▸ **Written task**
Take from the material every line containing the string "Store" and copy it.
Top of Material shown
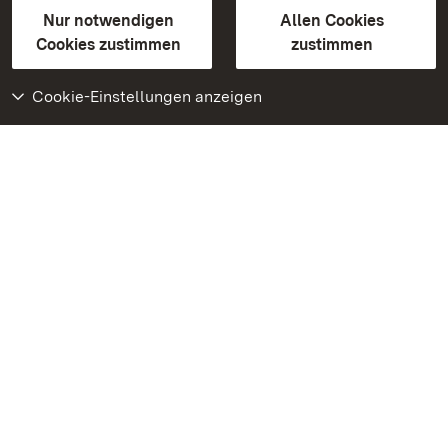
Gebärdensprache
Leichte Sprache
Erklärung zur Barrierefreiheit
Nur notwendigen
Allen Cookies
BITV-konform (geprüfte Seiten)
Cookies zustimmen
zustimmen
Cookie-Einstellungen anzeigen
Weiteres
Portal
Monumente
Besuchen Sie uns auf
Facebook
Besuchen Sie uns auf
Instagram
Besuchen Sie uns auf
Youtube
Lernen Sie unsere Apps
kennen
Google Play Store
App Store für iPhone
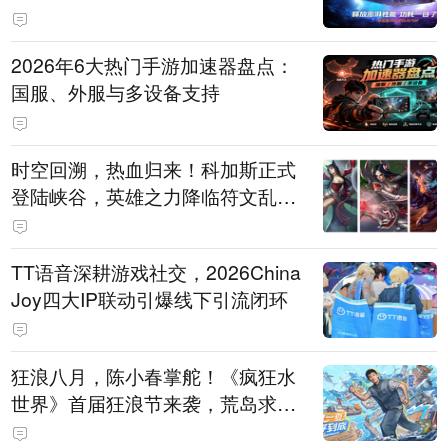
打造旗舰供电方案
2026年6大热门手游加速器盘点：
国服、外服与多设备支持
时空回溯，热血归来！科加斯正式
登陆峡谷，英雄之力降临符文乱
斗！
TT语音深耕游戏社交，2026China
Joy四大IP联动引爆线下引流闭环
狂浪八月，陈小春掌舵！《疯狂水
世界》首届狂浪节来袭，荒岛求生
直播即将开启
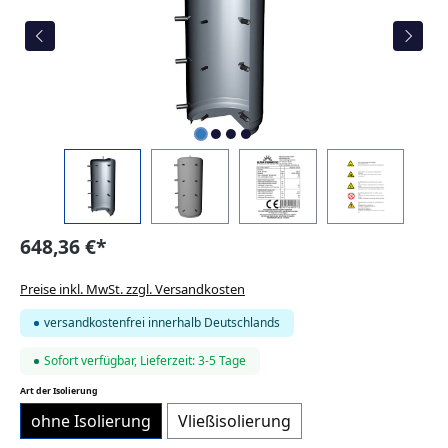
648,36 €*
Preise inkl. MwSt. zzgl. Versandkosten
versandkostenfrei innerhalb Deutschlands
Sofort verfügbar, Lieferzeit: 3-5 Tage
auswählen
Art der Isolierung
ohne Isolierung
Vließisolierung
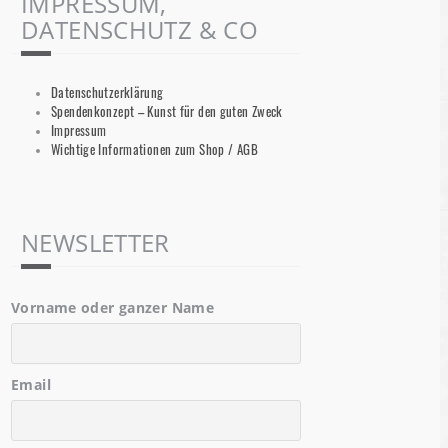
IMPRESSUM,
DATENSCHUTZ & CO
Datenschutzerklärung
Spendenkonzept – Kunst für den guten Zweck
Impressum
Wichtige Informationen zum Shop / AGB
NEWSLETTER
Vorname oder ganzer Name
Email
Bottom of Material shown
▸ **Answer to this problem**
Google Play Store
App Store für iPhone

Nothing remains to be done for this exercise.